# [Aim of the exercise]
Repeat the part of the passage on Manchester's broadcasting industry between "Media and television" and "in the city.", inclusive, word for word.

# [Supplied text]

— begin —

When people think of Manchester, they probably first picture football, then music and, after he took a stand against the PM, maybe Andy Burnham.
But there is something else that Manchester is becoming increasingly known for. Something that has enabled much of the city to keep moving despite facing some of the longest lockdowns across the country. Something that has enabled all of us, when we’ve been stuck in our homes, to survive a year where fun, fraternising and having the freedom to roam have been curtailed.
Digital broadcasting.
Media and television have been an integral part of Manchester’s culture for many years. It has been home to soap opera Coronation Street since 1960, with the Granada sign an iconic beacon in the city for decades.
Today it is the second-largest centre of the creative and digital industries in Europe, with a £5bn digital ecosystem and is fast earning itself a reputation as a go-to filming location. Not just for its streetscapes but for the studios and post-production facilities it has on offer.
The BBC’s Peaky Blinders, a host of Netflix shows including The Crown, The Stranger and White Lines, and Channel 4’s It’s a Sin are just a few of the hit shows filmed in the city.
“The broadcast industry has always been a really vibrant part of Manchester,” says Lou Cordwell, founder and chief executive of MagneticNorth and chair of the Greater Manchester Local Enterprise Partnership. “From the 1960s and Granada, all the way through to its present day – both on the old Granada site and what we now see in Enterprise City, as well as those new locations at Media City and the Sharp Project and Space Studio.
”It’s always been a huge part of our creative fabric, but it’s also exploding to be a huge employer and future part of our economy.”
Key to the city
Enterprise City is a new district of Manchester being brought forward by Allied London that promises to be a media, tech and creative cluster designed to connect people and business. It is home to a number of studios and production suites, including Manchester Studios, the ABC Buildings and the Media Cube. The Sharp Project is a 200,000 sq ft warehouse once occupied by electronics company Sharp now occupied by more than 60 digital entrepreneurs, while Space Studios is a 17-acre TV and film production unit just minutes from Manchester Piccadilly Station.

— end —

# [Supplied information]
— begin —

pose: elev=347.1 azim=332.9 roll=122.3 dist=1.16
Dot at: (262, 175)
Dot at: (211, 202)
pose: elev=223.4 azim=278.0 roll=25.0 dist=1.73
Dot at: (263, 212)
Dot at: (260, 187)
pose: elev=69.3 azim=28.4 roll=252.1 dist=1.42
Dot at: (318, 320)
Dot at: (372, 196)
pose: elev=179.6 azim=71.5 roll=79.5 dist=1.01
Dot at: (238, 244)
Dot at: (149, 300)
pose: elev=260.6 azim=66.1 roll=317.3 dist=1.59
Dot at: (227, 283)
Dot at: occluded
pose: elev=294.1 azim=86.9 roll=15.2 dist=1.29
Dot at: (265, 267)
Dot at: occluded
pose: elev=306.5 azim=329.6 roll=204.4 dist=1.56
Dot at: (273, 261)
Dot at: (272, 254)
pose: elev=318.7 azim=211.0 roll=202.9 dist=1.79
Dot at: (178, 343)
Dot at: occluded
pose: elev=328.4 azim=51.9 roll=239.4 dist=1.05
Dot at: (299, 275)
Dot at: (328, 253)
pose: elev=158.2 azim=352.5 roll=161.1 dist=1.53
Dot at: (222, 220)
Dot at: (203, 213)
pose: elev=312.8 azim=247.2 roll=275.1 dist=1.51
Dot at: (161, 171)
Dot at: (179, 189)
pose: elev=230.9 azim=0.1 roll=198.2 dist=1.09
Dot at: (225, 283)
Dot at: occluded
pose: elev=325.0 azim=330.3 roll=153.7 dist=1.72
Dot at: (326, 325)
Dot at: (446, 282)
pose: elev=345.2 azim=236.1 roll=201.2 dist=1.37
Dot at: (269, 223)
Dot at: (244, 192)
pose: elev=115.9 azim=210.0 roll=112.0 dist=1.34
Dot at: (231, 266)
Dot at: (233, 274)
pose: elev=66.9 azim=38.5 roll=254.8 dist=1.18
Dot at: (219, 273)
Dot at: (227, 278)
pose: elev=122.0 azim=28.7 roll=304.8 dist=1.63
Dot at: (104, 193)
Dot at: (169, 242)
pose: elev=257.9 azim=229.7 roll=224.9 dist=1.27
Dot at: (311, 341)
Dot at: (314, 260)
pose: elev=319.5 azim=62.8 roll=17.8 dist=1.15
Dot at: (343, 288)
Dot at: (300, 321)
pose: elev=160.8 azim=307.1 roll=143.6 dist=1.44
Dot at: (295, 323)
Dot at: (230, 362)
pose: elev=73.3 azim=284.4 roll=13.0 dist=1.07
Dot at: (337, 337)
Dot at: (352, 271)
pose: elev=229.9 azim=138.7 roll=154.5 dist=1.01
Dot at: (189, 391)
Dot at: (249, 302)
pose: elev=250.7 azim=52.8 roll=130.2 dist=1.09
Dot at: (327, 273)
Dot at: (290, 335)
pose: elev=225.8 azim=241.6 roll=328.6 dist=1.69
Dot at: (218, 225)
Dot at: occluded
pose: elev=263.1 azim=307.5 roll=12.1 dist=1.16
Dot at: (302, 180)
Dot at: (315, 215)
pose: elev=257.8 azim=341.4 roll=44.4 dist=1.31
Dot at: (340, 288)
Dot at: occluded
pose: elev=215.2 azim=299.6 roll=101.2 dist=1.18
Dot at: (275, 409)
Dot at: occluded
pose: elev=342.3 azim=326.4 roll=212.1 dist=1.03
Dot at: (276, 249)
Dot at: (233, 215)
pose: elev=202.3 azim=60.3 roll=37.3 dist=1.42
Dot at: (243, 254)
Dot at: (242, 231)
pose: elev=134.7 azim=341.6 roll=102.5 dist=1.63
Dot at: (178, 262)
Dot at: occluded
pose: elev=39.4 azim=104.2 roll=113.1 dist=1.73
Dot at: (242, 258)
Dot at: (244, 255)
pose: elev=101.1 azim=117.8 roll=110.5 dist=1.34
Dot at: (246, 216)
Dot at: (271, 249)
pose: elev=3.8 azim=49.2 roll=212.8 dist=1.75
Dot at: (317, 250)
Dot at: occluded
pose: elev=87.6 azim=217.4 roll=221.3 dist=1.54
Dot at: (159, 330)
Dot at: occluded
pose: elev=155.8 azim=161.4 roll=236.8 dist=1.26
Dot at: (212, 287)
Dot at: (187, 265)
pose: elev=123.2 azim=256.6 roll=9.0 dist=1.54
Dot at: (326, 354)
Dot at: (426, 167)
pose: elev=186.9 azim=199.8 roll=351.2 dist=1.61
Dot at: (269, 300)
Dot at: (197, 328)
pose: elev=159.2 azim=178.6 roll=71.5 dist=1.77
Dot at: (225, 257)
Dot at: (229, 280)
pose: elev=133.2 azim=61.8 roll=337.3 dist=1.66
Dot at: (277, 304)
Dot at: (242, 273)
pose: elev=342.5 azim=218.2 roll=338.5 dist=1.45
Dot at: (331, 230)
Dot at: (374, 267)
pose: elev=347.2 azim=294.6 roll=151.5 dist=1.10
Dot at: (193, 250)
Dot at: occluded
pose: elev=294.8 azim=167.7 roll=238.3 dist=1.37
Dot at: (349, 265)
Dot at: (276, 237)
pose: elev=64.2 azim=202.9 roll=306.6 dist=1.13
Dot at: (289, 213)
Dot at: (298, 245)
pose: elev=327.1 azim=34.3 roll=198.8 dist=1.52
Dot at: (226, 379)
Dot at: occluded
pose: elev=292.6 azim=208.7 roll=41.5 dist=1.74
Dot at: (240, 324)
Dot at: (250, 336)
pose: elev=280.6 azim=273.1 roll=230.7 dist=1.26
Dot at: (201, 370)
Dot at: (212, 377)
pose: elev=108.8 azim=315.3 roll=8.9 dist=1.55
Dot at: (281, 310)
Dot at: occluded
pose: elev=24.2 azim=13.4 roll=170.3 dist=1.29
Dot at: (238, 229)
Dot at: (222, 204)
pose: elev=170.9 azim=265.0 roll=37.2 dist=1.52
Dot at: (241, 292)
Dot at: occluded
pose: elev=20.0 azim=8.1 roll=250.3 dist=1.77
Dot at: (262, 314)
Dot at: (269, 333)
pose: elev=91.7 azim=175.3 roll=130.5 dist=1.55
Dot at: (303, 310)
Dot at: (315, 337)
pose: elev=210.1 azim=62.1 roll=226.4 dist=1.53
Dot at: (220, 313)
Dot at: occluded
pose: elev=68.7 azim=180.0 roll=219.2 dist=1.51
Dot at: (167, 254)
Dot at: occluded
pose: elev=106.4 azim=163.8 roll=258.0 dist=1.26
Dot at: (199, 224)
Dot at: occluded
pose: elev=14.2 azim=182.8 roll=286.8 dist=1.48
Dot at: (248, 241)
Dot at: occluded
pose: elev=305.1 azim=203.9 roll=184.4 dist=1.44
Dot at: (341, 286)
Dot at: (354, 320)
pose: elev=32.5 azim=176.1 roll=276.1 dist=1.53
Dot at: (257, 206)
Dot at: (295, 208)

— end —

# [Exercise solution]
Media and television have been an integral part of Manchester’s culture for many years. It has been home to soap opera Coronation Street since 1960, with the Granada sign an iconic beacon in the city for decades.
Today it is the second-largest centre of the creative and digital industries in Europe, with a £5bn digital ecosystem and is fast earning itself a reputation as a go-to filming location. Not just for its streetscapes but for the studios and post-production facilities it has on offer.
The BBC’s Peaky Blinders, a host of Netflix shows including The Crown, The Stranger and White Lines, and Channel 4’s It’s a Sin are just a few of the hit shows filmed in the city.